Photo João Gutemberg3L’humilité a caractérisé notre assemblée. Humilité vient d’humus, c’est à dire “terre”. Être humble ce n’est pas s’abaisser mais trouver sa juste place : en l’occurrence redécouvrir que nous ne sommes pas des êtres “hors-sol”, mais des êtres dépendants de l’eau, du soleil, de la forêt, de la terre ! Non pas au-dessus, mais parmi les autres vivants de cette planète. Humilité rime avec vérité : la vérité c’est que nous, croyants, n’avons pas été à l’origine ni à la pointe du combat pour l’écologie. Comme pour beaucoup d’autres causes, nous avons pris le train en marche. Quelle joie d’avoir entendu notre évêque reconnaître nos errements et demander pardon aux peuples autochtones de la manière dont nous les avons traités, puis de leur déclarer que nous avons besoin d’eux et de leurs valeurs pour sauver aujourd’hui notre humanité ! Humilité rime aussi avec réalisme : ces trois jours ont été des moments forts de rencontre et de partage en vérité et en fraternité, mais nous n’étions pas des milliers et la Guyane Française est un confetti au regard de l’immensité des autres pays amazoniens.

Qu’attendez-vous du synode ?

Au regard de tous ces enjeux, le synode Amazonien est une idée géniale du pape François ! Il pressent que ce qui se joue dans cette partie du monde représente un enjeu pour la planète et pour l’Église, invitée à se convertir au développement intégral selon ses mots. Il y a donc une intuition prophétique du pape à mettre cette région sous les feux des projecteurs ! Mais rien n’est gagné : de l’interpellation à la conversion, il y a un pas qui est souvent un abîme… J’ai aussi quelques réserves. J’aurais aimé, par exemple, que ce synode se déroule ici, en Amazonie.
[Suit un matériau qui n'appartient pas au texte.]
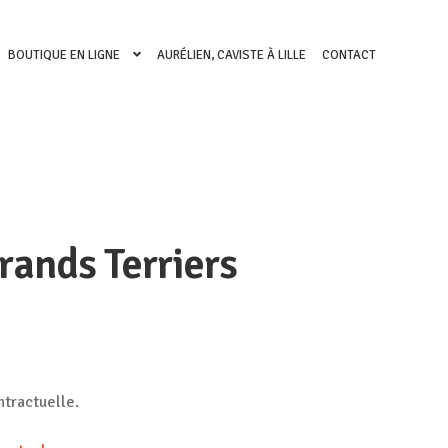
BOUTIQUE EN LIGNE
AURÉLIEN, CAVISTE À LILLE
CONTACT
rands Terriers
ntractuelle.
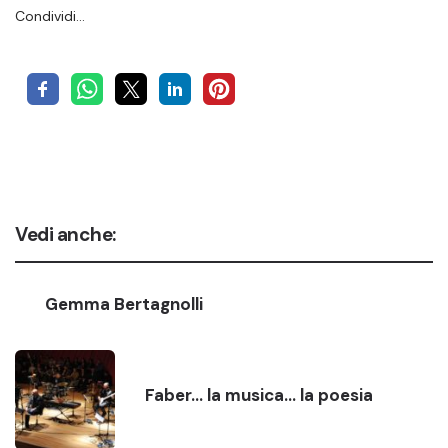
Condividi…
Vedi anche:
Gemma Bertagnolli
Faber… la musica… la poesia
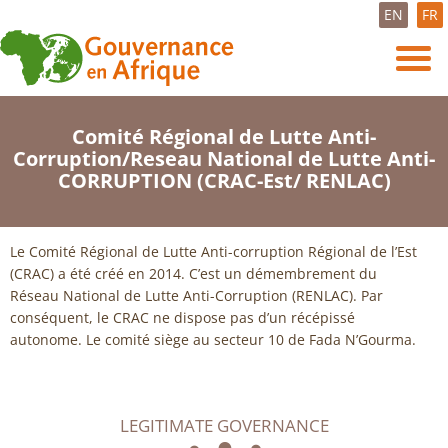
EN
FR
Comité Régional de Lutte Anti-
Corruption/Reseau National de Lutte Anti-
CORRUPTION (CRAC-Est/ RENLAC)
Le Comité Régional de Lutte Anti-corruption Régional de l’Est
(CRAC) a été créé en 2014. C’est un démembrement du
Réseau National de Lutte Anti-Corruption (RENLAC). Par
conséquent, le CRAC ne dispose pas d’un récépissé
autonome. Le comité siège au secteur 10 de Fada N’Gourma.
LEGITIMATE GOVERNANCE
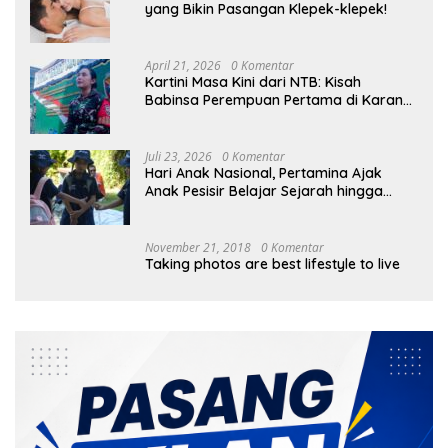
yang Bikin Pasangan Klepek-klepek!
April 21, 2026
0 Komentar
Kartini Masa Kini dari NTB: Kisah
Babinsa Perempuan Pertama di Karang
Bayan
Juli 23, 2026
0 Komentar
Hari Anak Nasional, Pertamina Ajak
Anak Pesisir Belajar Sejarah hingga
Tanam 1.000 Mangrove
November 21, 2018
0 Komentar
Taking photos are best lifestyle to live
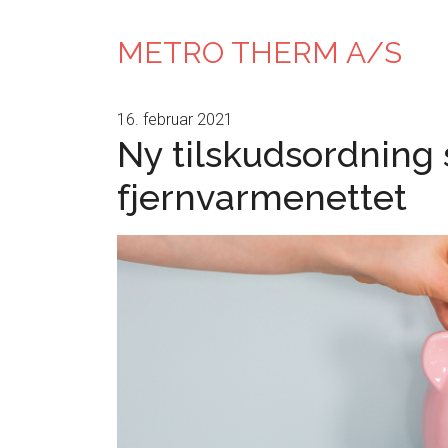
METRO THERM A/S
16. februar 2021
Ny tilskudsordning 
fjernvarmenettet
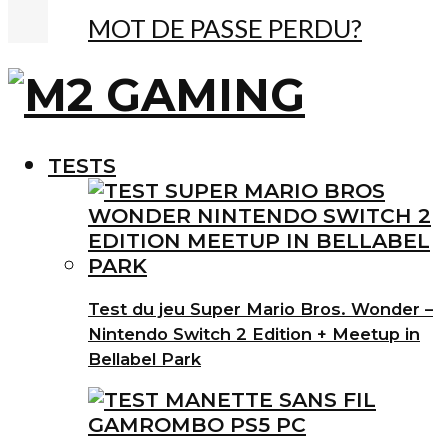
MOT DE PASSE PERDU?
TESTS
Test du jeu Super Mario Bros. Wonder –
Nintendo Switch 2 Edition + Meetup in
Bellabel Park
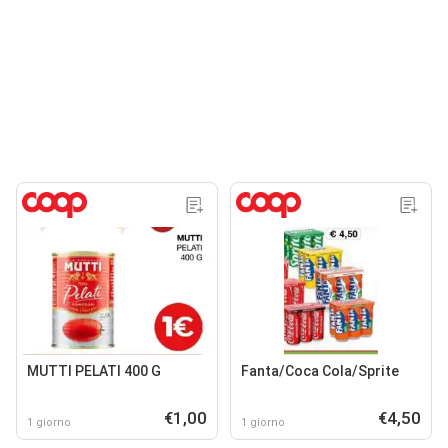
MUTTI PELATI 400 G
Fanta/Coca Cola/Sprite
€1,00
€4,50
1 giorno
1 giorno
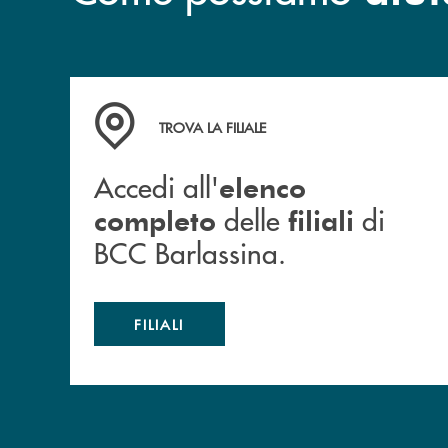
Accedi all' elenco completo delle filiali di BCC
TROVA LA FILIALE
Accedi all'
elenco
delle
di
completo
filiali
BCC Barlassina.
FILIALI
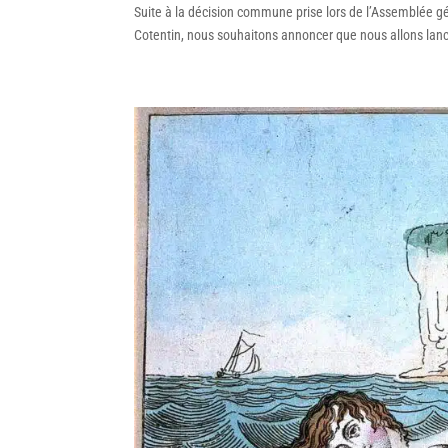
Suite à la décision commune prise lors de l’Assemblée gén
Cotentin, nous souhaitons annoncer que nous allons lancer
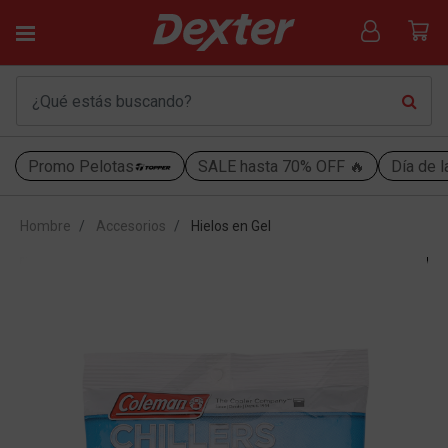
Promo Pelotas
SALE hasta 70% OFF 🔥
Día de l
Hombre
Accesorios
Hielos en Gel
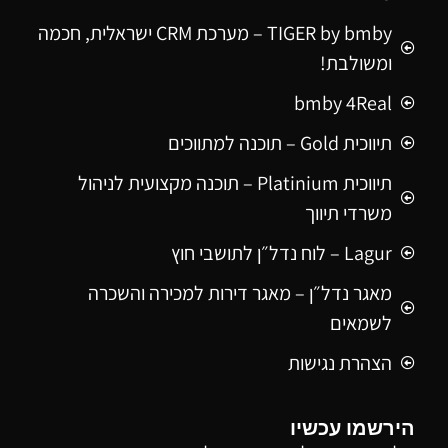
TIGER by bmby – מערכת CRM ישראלית, חכמה
ומשולבת!
bmby 4Real
תיווכית Gold – תוכנה למתווכים
תיווכית Platinium – תוכנה מקצועית לניהול
משרדי תיווך
Lagur – לוח נדל״ן לתושבי חוץ
מאגר נדל״ן – מאגר דירות למכירה והשכרה
לשמאים
הצהרת נגישות
הירשמו עכשיו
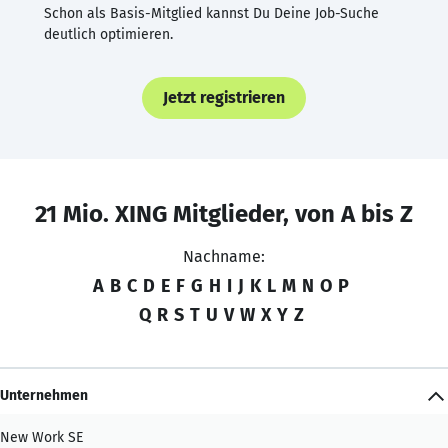
Schon als Basis-Mitglied kannst Du Deine Job-Suche
deutlich optimieren.
Jetzt registrieren
21 Mio. XING Mitglieder, von A bis Z
Nachname:
A
B
C
D
E
F
G
H
I
J
K
L
M
N
O
P
Q
R
S
T
U
V
W
X
Y
Z
Unternehmen
New Work SE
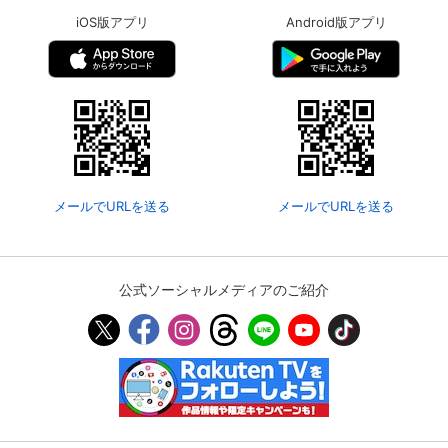
iOS版アプリ
Android版アプリ
メールでURLを送る
メールでURLを送る
公式ソーシャルメディアのご紹介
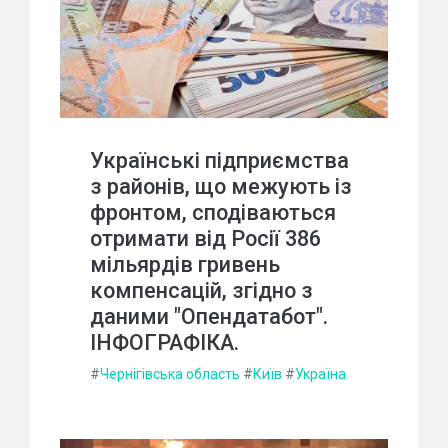
Українські підприємства
з районів, що межують із
фронтом, сподіваються
отримати від Росії 386
мільярдів гривень
компенсацій, згідно з
даними "Опендатабот".
ІНФОГРАФІКА.
#
Чернігівська область
#
Київ
#
Україна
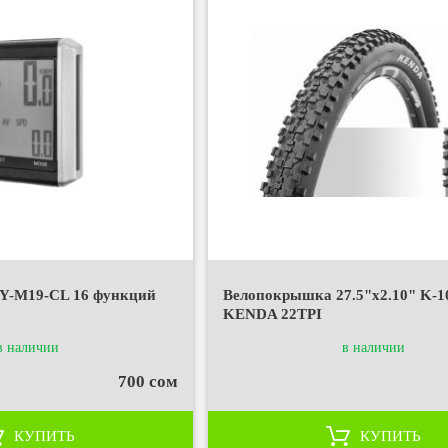
JY-M19-CL 16 функций
Велопокрышка 27.5"х2.10" K-1
KENDA 22TPI
в наличии
в наличии
700 сом
КУПИТЬ
КУПИТЬ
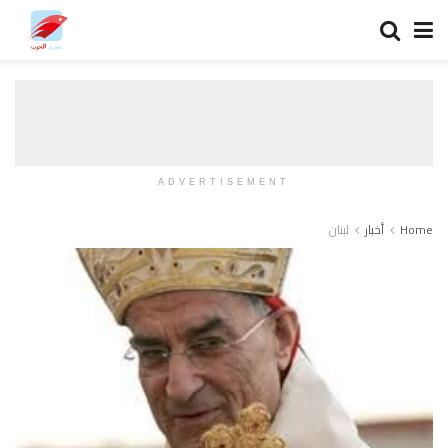
ADVERTISEMENT
Home
أخبار
لبنان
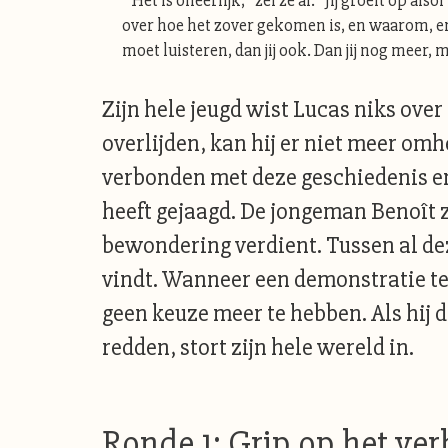
‘“Het is oneerlijk,” zei ze al. “Jij groeit op al
over hoe het zover gekomen is, en waarom, en 
moet luisteren, dan jij ook. Dan jij nog meer, m
Zijn hele jeugd wist Lucas niks over
overlijden, kan hij er niet meer om
verbonden met deze geschiedenis en
heeft gejaagd. De jongeman Benoît zi
bewondering verdient. Tussen al dez
vindt. Wanneer een demonstratie te
geen keuze meer te hebben. Als hij 
redden, stort zijn hele wereld in.
Ronde 1: Grip op het ver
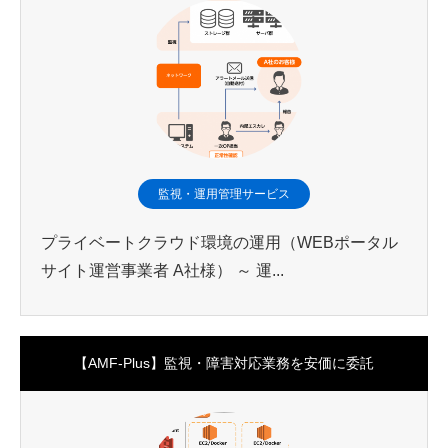
監視・運用管理サービス
プライベートクラウド環境の運用（WEBポータル
サイト運営事業者 A社様） ～ 運...
【AMF-Plus】監視・障害対応業務を安価に委託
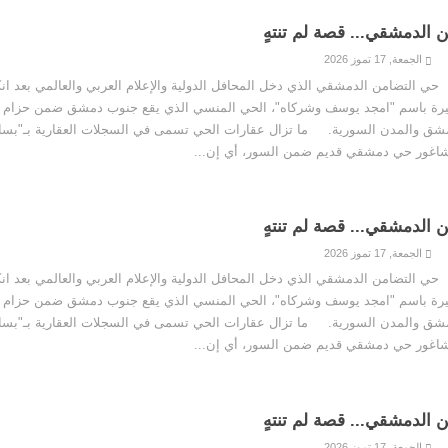
 الدمشقي... قصة لم تنتهٍ
الجمعة, 17 تموز 2026
الدمشقي الذي دخل المحافل الدولية والإعلام العربي والعالمي بعد ان
يرة باسم "امجد يوسف وشركاه"، الحي المنسي الذي يقع جنوب دمشق ضمن حزام ا
مشق والمدن السورية. ما تزال عقارات الحي تسمى في السجلات العقارية بـ"بسا
شاغور حي دمشقي قديم ضمن السور، أي إن...
 الدمشقي... قصة لم تنتهٍ
الجمعة, 17 تموز 2026
الدمشقي الذي دخل المحافل الدولية والإعلام العربي والعالمي بعد ان
يرة باسم "امجد يوسف وشركاه"، الحي المنسي الذي يقع جنوب دمشق ضمن حزام ا
مشق والمدن السورية. ما تزال عقارات الحي تسمى في السجلات العقارية بـ"بسا
شاغور حي دمشقي قديم ضمن السور، أي إن...
 الدمشقي... قصة لم تنتهٍ
الجمعة, 17 تموز 2026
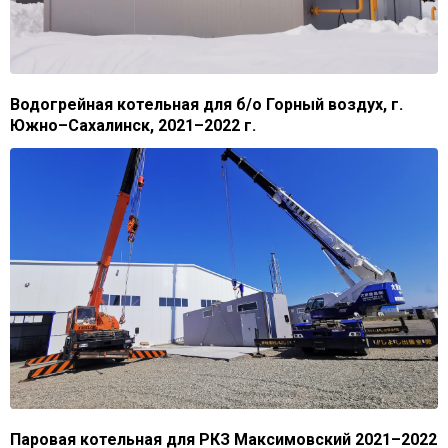
Водогрейная котельная для б/о Горный воздух, г.
Южно–Сахалинск, 2021–2022 г.
Паровая котельная для РКЗ Максимовский 2021–2022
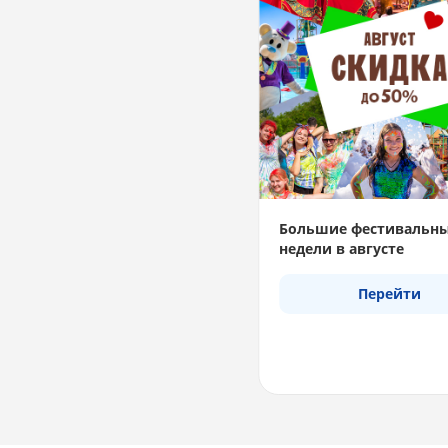
Большие фестивальн
недели в августе
Перейти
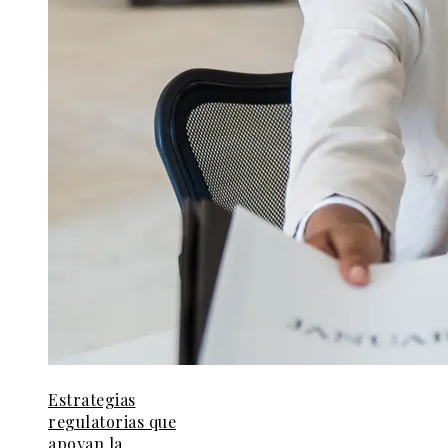
Estrategias
regulatorias que
apoyan la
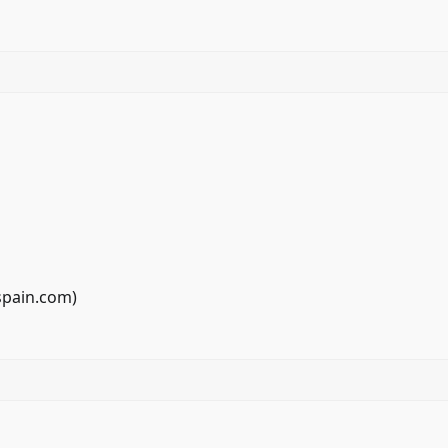
spain.com
)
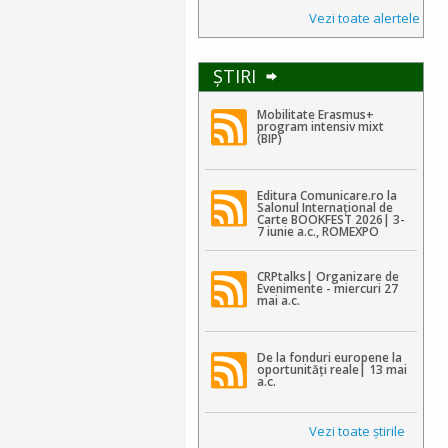
Vezi toate alertele
ŞTIRI
Mobilitate Erasmus+
program intensiv mixt
(BIP)
Editura Comunicare.ro la
Salonul Internațional de
Carte BOOKFEST 2026| 3-
7 iunie a.c., ROMEXPO
CRPtalks| Organizare de
Evenimente - miercuri 27
mai a.c.
De la fonduri europene la
oportunități reale| 13 mai
a.c.
Vezi toate ştirile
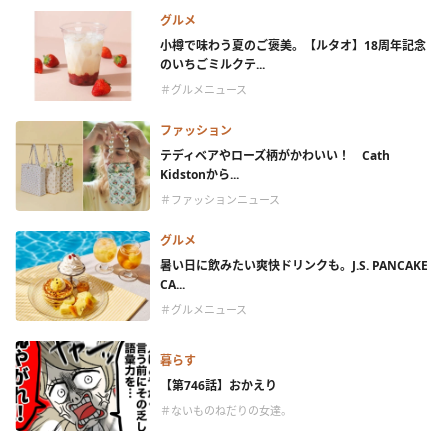
グルメ
小樽で味わう夏のご褒美。【ルタオ】18周年記念
のいちごミルクテ...
＃グルメニュース
ファッション
テディベアやローズ柄がかわいい！ Cath
Kidstonから...
＃ファッションニュース
グルメ
暑い日に飲みたい爽快ドリンクも。J.S. PANCAKE
CA...
＃グルメニュース
暮らす
【第746話】おかえり
＃ないものねだりの女達。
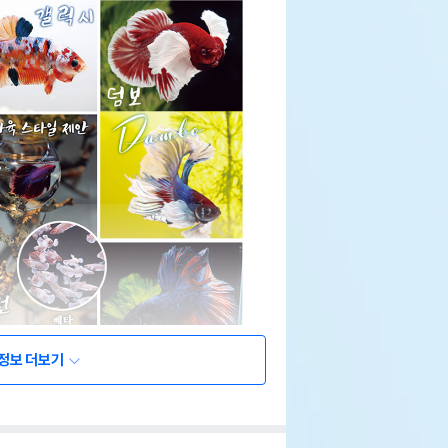
정보 더보기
L’Église ne pouvait-elle pas faire l’effort de se décentrer géographiquement pour signifier son désir de se décentrer psychologiquement et spirituellement ? « Encore 40 jours et Ninive sera détruite ! » Aurons-nous la sagesse des habitants de Ninive qui se sont convertis et ont évité la catastrophe annoncée ? Ma foi aujourd’hui est peut-être moins dans la certitude que nous éviterons la catastrophe que dans l’espérance qu’elle engendrera un jour nouveau.